Extract:
==*==

Abstract
A key barrier against developing preventive and therapeutic human immunodeficiency virus (HIV) vaccines is the inability of viral envelope glycoproteins to elicit broad and potent neutralizing antibodies. However, in the presence of fusion inhibitor enfuvirtide, we show that the nonneutralizing antibodies induced by the HIV type 1 (HIV-1) gp41 N-terminal heptad repeat (NHR) domain (N63) exhibit potent and broad neutralizing activity against laboratory-adapted HIV-1 strains, including the drug-resistant variants, and primary HIV-1 isolates with different subtypes, suggesting the potential of developing gp41-targeted HIV therapeutic vaccines.

==*==

Provided data:
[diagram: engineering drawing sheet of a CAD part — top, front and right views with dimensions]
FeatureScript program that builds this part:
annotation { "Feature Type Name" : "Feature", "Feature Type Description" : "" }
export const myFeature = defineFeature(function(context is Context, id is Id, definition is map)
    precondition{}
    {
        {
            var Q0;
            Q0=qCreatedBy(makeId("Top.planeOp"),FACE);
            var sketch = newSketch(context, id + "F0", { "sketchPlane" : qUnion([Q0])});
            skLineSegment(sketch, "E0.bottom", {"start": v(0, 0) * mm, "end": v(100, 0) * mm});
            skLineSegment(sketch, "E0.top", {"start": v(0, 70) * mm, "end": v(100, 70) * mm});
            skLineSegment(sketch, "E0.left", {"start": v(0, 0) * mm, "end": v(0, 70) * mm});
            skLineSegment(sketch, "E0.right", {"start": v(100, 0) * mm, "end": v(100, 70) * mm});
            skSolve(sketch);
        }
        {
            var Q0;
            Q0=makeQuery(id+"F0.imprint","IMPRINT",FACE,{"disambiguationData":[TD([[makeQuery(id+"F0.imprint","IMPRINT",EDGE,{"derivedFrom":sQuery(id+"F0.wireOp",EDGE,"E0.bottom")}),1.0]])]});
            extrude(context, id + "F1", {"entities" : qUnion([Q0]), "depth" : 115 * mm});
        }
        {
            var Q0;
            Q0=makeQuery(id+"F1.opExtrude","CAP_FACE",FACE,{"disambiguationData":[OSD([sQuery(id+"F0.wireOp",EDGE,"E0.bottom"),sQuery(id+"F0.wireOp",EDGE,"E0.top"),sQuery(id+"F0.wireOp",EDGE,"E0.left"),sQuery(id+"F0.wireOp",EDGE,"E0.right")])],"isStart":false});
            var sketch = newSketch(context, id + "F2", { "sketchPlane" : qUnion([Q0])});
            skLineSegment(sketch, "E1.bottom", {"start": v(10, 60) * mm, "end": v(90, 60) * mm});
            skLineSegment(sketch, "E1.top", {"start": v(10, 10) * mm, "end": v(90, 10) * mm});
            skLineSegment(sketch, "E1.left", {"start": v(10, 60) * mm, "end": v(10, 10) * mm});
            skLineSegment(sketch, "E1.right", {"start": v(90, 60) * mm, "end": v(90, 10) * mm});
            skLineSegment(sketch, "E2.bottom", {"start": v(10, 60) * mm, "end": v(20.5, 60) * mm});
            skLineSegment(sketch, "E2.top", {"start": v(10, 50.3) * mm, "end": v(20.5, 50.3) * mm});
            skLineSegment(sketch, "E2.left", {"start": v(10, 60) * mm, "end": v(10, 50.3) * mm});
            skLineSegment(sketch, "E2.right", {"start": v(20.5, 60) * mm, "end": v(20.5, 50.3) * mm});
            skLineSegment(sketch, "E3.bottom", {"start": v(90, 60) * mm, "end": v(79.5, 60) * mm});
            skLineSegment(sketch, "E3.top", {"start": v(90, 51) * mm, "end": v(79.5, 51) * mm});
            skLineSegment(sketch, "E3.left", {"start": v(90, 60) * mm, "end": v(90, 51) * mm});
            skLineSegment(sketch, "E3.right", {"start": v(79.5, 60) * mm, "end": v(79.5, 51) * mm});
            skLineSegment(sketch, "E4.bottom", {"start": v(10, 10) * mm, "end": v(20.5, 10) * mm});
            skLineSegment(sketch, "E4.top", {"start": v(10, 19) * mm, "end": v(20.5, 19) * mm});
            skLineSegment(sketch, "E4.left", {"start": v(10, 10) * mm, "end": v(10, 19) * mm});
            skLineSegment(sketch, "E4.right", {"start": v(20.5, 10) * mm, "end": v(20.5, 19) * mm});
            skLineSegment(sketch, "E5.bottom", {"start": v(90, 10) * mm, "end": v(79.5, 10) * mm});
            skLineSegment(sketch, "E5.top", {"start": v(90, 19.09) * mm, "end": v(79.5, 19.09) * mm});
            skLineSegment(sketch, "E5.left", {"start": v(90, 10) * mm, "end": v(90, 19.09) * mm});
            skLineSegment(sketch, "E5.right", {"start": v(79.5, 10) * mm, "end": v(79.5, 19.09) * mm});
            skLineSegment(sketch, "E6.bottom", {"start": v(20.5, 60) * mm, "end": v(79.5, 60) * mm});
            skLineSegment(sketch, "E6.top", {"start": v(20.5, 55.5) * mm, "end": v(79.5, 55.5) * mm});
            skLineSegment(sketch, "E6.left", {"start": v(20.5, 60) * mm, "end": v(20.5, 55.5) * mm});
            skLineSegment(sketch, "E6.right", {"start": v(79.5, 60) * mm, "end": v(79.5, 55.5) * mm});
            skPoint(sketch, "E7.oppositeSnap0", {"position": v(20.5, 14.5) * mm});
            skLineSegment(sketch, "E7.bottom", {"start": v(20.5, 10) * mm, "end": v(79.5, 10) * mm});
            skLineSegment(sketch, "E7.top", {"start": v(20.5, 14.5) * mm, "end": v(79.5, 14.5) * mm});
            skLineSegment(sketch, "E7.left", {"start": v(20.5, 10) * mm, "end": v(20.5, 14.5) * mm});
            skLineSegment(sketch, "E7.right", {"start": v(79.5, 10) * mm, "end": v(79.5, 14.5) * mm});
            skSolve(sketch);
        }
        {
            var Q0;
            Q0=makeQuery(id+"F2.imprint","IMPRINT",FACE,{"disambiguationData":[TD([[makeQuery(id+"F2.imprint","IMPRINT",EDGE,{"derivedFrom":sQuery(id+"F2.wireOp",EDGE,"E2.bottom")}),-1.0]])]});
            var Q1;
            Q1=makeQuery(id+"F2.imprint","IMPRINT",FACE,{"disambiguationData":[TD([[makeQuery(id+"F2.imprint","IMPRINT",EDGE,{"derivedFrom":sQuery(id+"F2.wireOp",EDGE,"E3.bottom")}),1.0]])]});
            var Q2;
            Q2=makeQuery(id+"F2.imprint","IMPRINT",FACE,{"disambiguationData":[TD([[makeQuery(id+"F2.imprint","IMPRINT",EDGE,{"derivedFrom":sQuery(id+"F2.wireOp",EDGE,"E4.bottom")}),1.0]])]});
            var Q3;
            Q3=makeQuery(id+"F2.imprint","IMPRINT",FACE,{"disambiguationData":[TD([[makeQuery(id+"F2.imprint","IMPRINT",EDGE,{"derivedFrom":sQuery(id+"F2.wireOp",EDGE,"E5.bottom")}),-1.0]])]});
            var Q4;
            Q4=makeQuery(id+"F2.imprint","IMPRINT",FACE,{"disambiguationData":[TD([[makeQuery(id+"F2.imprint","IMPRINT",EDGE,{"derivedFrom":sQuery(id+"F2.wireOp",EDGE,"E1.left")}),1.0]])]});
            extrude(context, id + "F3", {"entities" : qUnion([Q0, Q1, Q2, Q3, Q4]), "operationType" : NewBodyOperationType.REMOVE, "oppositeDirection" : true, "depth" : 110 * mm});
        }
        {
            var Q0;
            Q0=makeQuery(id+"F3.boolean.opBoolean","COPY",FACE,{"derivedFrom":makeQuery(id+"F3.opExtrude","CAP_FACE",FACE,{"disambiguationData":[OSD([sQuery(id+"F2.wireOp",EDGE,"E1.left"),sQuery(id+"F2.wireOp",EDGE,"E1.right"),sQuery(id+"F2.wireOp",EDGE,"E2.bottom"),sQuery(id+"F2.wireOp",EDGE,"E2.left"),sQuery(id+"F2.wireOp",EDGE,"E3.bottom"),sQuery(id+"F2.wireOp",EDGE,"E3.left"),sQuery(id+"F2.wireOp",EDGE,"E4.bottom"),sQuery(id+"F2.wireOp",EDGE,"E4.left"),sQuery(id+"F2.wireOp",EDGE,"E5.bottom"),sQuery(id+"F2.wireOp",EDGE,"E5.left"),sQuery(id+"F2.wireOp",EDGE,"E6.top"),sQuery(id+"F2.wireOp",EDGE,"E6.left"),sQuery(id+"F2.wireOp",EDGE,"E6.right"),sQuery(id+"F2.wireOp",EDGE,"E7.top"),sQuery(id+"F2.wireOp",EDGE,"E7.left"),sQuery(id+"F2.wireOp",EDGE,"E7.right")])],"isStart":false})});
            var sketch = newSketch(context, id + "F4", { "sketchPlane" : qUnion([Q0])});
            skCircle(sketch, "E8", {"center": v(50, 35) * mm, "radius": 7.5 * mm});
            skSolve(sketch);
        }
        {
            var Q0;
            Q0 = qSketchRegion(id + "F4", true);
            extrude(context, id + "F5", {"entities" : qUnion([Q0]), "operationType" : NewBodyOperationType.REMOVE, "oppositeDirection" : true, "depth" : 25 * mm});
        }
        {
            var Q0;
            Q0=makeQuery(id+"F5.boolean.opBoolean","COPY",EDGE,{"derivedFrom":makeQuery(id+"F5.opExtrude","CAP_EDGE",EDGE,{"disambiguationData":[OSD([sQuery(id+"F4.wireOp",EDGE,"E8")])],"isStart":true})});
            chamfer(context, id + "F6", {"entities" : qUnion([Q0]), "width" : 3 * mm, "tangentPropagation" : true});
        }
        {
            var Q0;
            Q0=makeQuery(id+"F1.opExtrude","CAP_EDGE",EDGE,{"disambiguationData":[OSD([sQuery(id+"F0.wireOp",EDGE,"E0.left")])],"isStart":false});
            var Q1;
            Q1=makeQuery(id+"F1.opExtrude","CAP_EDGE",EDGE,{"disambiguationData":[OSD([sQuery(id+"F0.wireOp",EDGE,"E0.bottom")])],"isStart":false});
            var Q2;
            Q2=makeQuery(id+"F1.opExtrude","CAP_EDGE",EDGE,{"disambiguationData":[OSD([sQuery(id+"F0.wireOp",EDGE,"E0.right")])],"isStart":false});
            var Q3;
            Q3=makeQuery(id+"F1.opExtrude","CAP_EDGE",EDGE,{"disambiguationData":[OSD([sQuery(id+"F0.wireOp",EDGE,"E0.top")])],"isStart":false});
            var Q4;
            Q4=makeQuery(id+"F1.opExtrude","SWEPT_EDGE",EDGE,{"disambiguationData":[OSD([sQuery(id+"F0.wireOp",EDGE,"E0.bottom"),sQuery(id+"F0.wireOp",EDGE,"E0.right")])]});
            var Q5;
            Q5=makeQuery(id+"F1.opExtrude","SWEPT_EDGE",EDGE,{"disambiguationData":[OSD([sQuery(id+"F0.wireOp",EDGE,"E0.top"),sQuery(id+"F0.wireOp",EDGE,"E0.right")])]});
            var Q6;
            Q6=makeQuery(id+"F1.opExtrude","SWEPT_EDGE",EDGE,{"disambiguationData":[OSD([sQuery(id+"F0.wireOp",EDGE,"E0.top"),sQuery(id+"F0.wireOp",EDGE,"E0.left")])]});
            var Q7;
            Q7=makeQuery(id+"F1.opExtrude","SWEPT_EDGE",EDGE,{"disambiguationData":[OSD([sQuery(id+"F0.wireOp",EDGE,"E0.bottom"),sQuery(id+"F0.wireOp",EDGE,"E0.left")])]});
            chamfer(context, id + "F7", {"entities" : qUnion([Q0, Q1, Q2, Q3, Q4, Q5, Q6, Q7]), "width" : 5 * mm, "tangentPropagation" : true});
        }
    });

==*==

Assigned task: According to the abstract, in the presence of which fusion inhibitor do the antibodies induced by N63 show potent and broad neutralizing activity?

Answer to the problem: Enfuvirtide